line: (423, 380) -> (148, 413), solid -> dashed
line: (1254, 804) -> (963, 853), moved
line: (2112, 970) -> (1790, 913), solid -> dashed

...

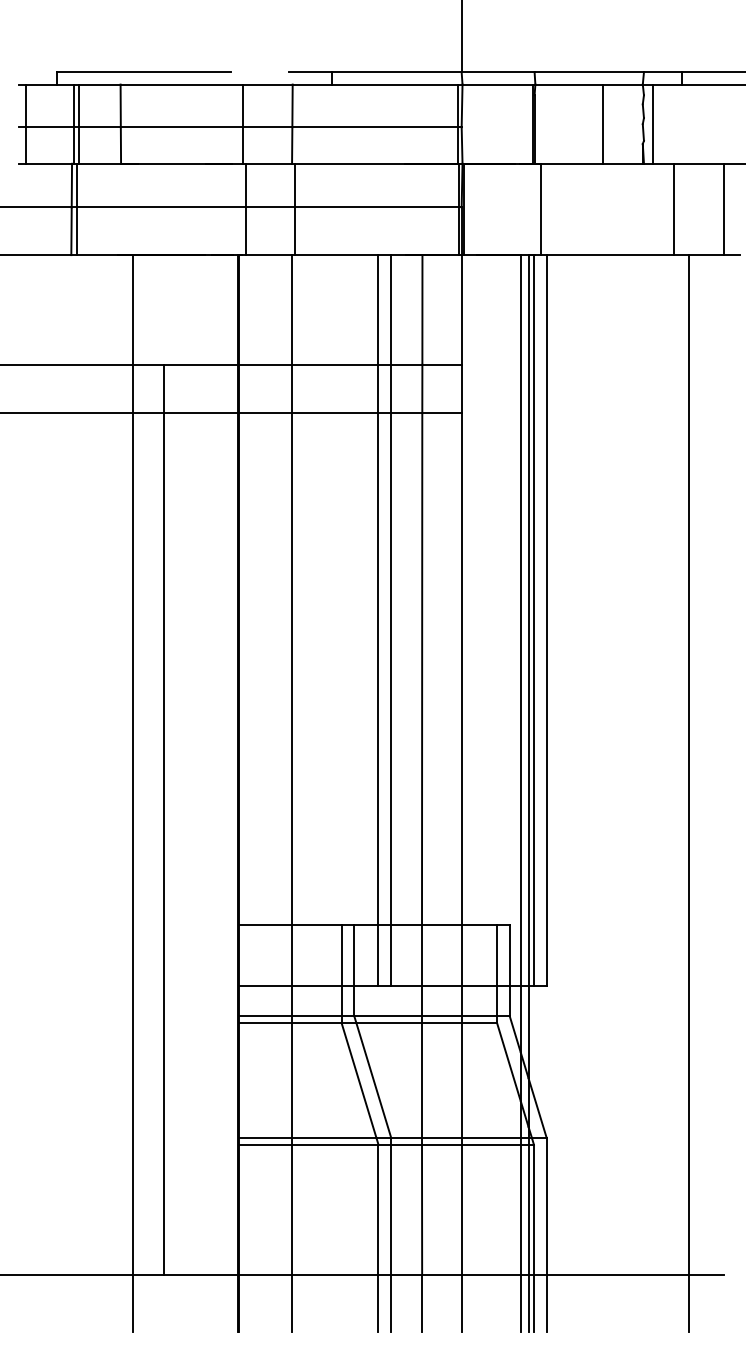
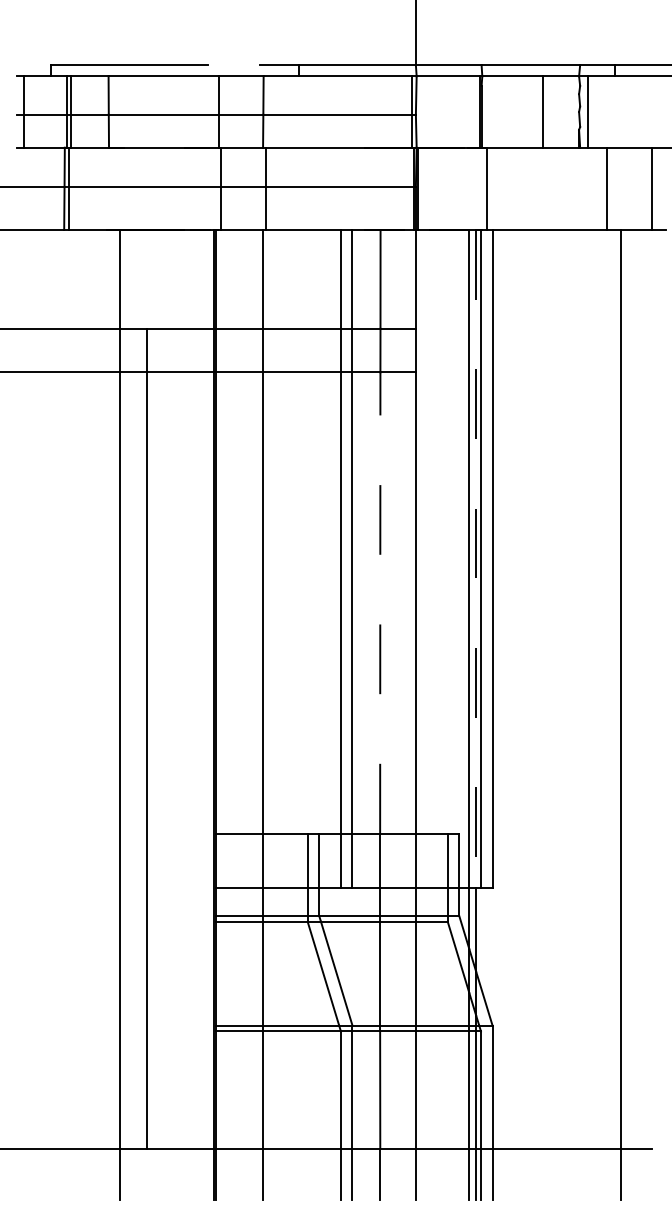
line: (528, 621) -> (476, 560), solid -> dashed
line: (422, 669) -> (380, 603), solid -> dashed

## PROBLEM DESCRIPTION
Output the lines of the records above exactly as they appear, from the line containing "line: (423, 380)" through the line containing "line: (2112, 970)".

## REPLY
line: (423, 380) -> (148, 413), solid -> dashed
line: (1254, 804) -> (963, 853), moved
line: (2112, 970) -> (1790, 913), solid -> dashed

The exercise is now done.